Song of the Day 5/3: Kiss, “Love Gun”
Apparently every American citizen is now required to voice a position on transgendered youth. Paul Stanley, lead singer and rhythm guitarist of glam rockers Kiss, went public the other day with his take — he thinks it’s a “sad and dangerous fad” — which brought him praise from conservatives and charges of laughable hypocrisy from everyone else.
You don’t have to be as old as I am to remember when Kiss was viewed as a sad and dangerous fad. They were just a New York bar band that elevated its pedestrian rock repertoire by wearing gobs of greasepaint and treating concertgoers to shock-rock antics pioneered years earlier by Alice Cooper, but they seemed like a sign of declining civilization at the time.

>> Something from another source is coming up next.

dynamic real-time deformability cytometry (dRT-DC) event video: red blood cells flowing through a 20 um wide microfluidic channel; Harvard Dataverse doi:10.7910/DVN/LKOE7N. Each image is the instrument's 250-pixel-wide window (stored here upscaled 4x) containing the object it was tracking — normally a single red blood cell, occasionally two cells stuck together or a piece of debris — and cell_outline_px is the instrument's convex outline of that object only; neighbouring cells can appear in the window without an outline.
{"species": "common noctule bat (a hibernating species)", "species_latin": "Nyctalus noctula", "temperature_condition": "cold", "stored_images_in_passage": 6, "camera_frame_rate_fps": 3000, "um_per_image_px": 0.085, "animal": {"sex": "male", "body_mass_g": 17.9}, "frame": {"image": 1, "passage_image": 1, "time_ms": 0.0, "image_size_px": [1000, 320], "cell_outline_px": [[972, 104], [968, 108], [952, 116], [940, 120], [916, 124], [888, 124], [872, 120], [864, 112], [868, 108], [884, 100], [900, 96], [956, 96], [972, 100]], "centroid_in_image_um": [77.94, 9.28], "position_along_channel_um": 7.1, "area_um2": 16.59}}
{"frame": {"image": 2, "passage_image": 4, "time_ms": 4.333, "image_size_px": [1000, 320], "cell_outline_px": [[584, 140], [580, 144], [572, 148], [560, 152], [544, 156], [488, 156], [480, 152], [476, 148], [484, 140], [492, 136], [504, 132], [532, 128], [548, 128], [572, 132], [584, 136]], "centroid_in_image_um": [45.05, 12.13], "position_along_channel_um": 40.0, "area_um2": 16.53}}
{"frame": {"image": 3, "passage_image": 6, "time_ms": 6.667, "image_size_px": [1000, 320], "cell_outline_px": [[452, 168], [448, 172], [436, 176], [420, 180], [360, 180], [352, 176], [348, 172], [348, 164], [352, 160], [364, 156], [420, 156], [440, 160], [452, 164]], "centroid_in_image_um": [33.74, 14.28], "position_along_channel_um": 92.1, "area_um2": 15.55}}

Considering what happened to rock and roll post-Kiss, maybe those critics were right.
It’s ironic that Stanley would be the one to say this — glam rock was all about androgyny, after all, and Stanley played the glamourpuss opposite Gene Simmons’ macho posturing — but maybe it’s a common insecurity for aging glam rockers. Among those voicing support for Stanley was Dee Snider, frontman of Twisted Sister.
Stanley called “Love Gun,” the title track to the band’s 1977 LP, a quintessential Kiss song. I think its sophisticated approach to its subject might have been an inspiration for some of the songs in “Spinal Tap.”